In the 2014/14 financial year 144 aircraft accidents were reported and this dropped to 120 in the last financial year. The number of fatal accidents was also down from 27 to 16 with the number of deaths also decreasing from 41 to 26 – a 37% reduction according to SACAA.
“Scheduled commercial passenger operations retained a zero fatal accident rate record. As much as the statistics are encouraging, SACAA still maintains one fatality is one just too many. We certainly believe there is still room for improvement particularly in relation to recreational and general aviation activities. We urge the general aviation and recreational sector to emulate the safety culture that has year-after-year ensured commercial operations maintain an admirable safety record,” said Director of Civil Aviation Poppy Khoza.

She told an aviation safety seminar in Midrand the reduction in aviation accidents statistics was the result of numerous interventions, key being safety awareness campaigns run by SACAA and other aviation organisations.
“In terms of the safety campaigns, we have a multi-entity team travelling to provinces to meet and share safety tips with the general aviation fraternity. We can also credit the Cross-Functional Accident Reduction Plan, another initiative launched about two years ago with the aim of reducing accidents in the general aviation sector,” she said.
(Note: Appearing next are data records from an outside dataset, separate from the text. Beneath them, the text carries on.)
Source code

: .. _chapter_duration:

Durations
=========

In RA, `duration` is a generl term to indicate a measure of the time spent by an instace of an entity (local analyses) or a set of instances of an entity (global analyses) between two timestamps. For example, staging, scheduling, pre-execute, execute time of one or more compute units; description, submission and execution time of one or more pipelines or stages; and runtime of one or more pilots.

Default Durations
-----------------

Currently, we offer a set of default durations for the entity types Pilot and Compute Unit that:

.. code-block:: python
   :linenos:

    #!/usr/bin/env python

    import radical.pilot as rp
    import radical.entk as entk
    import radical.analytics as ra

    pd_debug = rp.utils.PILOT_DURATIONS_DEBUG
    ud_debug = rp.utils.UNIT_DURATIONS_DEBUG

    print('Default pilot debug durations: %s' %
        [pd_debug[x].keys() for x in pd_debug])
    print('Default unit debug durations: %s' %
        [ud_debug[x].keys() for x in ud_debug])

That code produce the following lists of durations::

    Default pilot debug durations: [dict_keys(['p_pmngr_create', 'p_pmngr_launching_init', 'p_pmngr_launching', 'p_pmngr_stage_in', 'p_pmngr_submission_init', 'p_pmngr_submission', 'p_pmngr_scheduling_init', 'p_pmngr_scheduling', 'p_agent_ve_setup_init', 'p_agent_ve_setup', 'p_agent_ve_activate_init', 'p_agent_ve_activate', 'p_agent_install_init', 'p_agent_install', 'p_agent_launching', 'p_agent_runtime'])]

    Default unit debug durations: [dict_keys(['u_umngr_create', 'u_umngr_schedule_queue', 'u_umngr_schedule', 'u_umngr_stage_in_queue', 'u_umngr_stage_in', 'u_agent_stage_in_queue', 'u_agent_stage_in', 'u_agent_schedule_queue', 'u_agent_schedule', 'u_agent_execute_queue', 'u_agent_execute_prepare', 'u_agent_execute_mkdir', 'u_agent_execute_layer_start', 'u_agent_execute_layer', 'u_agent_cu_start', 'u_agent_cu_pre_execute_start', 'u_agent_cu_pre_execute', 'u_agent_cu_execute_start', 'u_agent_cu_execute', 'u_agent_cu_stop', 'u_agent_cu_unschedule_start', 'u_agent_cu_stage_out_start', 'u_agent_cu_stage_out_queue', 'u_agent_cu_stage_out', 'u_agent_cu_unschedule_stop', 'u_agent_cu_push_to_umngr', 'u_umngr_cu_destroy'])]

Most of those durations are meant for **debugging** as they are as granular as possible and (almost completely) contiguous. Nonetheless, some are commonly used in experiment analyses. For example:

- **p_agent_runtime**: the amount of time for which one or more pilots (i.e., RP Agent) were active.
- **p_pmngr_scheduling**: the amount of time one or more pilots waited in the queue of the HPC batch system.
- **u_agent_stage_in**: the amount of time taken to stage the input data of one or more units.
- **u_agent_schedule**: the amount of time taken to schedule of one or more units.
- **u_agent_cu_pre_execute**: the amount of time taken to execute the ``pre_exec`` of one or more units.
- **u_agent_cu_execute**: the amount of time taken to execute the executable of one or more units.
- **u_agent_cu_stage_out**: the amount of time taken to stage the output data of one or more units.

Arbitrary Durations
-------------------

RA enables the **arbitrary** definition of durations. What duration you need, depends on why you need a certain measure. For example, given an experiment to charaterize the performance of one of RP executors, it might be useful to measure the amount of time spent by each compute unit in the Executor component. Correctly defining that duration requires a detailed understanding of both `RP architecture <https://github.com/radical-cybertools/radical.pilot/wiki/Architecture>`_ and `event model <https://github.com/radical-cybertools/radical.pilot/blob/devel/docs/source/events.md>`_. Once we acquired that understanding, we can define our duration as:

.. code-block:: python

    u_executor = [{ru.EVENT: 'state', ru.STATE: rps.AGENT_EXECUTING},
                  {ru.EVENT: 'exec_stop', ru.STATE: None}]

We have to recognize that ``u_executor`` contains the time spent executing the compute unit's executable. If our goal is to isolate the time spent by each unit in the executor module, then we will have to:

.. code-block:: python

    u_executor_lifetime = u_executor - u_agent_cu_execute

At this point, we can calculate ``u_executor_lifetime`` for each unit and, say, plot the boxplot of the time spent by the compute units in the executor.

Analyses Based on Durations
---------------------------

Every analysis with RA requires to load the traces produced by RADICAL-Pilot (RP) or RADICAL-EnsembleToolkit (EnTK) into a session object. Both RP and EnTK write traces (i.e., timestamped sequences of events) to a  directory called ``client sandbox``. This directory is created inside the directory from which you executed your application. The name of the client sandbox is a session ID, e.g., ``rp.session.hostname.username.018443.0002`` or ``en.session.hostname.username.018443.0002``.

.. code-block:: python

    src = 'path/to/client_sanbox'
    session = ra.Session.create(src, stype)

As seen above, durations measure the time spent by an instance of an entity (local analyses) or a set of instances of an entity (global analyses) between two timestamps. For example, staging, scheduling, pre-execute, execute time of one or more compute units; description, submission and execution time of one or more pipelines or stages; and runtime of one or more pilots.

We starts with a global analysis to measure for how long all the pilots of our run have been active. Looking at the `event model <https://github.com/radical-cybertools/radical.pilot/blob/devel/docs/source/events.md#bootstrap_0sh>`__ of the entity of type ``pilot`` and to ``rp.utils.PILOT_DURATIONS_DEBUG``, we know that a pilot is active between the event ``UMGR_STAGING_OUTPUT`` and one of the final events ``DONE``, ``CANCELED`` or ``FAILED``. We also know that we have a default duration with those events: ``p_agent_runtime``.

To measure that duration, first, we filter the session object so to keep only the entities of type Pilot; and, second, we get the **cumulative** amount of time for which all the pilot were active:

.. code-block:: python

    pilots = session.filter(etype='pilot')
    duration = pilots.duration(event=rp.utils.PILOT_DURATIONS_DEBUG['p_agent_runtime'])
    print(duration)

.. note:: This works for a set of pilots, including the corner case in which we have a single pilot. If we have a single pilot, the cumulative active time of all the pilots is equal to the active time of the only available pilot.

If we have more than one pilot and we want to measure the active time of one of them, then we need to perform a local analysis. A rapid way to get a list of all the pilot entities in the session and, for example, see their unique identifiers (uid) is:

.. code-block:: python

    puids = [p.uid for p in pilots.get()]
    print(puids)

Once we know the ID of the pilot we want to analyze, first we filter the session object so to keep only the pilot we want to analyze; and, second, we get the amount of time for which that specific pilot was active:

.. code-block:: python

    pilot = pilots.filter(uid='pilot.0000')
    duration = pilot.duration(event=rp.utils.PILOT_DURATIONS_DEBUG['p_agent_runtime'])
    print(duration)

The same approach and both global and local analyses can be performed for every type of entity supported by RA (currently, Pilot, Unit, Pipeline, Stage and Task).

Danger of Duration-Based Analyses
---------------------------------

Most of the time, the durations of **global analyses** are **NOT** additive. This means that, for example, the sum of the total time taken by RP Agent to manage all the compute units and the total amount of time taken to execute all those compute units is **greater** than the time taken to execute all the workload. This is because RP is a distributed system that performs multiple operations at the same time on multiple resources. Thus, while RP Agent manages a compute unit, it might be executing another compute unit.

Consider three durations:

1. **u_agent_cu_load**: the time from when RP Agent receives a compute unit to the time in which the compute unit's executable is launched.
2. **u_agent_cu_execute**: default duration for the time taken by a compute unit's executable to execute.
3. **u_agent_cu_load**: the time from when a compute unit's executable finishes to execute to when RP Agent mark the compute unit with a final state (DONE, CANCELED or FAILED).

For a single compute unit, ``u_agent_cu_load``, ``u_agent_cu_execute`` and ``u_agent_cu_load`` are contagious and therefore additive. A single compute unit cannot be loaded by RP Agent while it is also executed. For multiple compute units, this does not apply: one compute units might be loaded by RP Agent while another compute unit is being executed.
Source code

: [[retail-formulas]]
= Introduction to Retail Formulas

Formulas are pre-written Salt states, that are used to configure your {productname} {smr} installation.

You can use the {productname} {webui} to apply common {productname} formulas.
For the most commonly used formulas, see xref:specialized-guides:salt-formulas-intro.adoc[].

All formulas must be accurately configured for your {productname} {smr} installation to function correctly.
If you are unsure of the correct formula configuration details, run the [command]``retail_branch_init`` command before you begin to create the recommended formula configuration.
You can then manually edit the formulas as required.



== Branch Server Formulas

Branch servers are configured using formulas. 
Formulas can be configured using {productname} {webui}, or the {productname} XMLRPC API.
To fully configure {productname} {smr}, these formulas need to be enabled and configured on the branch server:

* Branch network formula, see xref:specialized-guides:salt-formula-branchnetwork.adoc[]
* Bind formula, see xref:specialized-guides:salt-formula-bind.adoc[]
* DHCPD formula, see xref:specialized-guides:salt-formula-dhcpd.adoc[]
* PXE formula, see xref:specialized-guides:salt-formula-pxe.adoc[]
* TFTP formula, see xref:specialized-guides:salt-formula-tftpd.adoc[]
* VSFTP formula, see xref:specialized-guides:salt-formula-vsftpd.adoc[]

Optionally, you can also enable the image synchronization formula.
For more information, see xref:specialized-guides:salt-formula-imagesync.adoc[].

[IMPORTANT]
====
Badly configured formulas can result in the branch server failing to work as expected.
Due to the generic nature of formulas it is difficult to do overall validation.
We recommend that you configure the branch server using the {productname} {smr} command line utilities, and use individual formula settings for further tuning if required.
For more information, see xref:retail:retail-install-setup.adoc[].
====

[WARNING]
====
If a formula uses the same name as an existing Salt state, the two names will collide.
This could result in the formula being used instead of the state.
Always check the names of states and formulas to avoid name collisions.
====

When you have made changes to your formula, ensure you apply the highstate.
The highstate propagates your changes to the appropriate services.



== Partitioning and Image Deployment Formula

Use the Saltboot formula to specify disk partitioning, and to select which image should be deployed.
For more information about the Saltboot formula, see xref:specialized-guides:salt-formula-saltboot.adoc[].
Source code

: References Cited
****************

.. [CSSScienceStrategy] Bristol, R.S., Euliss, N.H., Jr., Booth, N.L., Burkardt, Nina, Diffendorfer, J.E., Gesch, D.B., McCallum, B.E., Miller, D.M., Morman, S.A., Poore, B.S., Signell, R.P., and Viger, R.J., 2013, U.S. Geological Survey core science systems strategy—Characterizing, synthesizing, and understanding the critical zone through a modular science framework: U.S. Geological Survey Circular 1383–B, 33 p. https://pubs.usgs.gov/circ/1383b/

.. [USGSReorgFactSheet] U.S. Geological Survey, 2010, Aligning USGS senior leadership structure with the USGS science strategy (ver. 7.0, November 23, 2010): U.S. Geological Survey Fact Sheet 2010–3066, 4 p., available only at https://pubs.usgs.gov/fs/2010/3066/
The safety awareness campaigns provide aviators with crucial information and scenarios to enable them to make appropriate decisions before and during flight, especially in adverse weather. The safety presentations include video presentations as well as discussions on the need for general aviation pilots to be more vigilant and professional than pilots operating in the commercial sector, due to the demands of the single pilot operations found in general aviation she told the 150-strong audience at the seminar.

On RPAS (remote piloted aircraft systems) Khoza said: “This new technology is here to stay and as much as we are enthusiastic about integration of RPAS into civilian airspace, we are mindful of the security and safety aspects these types of aircraft bring. We have to continue with dialogue around this new technology and pinpoint challenges as well as solutions relating to remotely piloted aircraft systems”.



To date SACAA has issued approvals for 140 RPAS certification of registrations, one RPAS training organisation and 15 RPAS pilot licenses.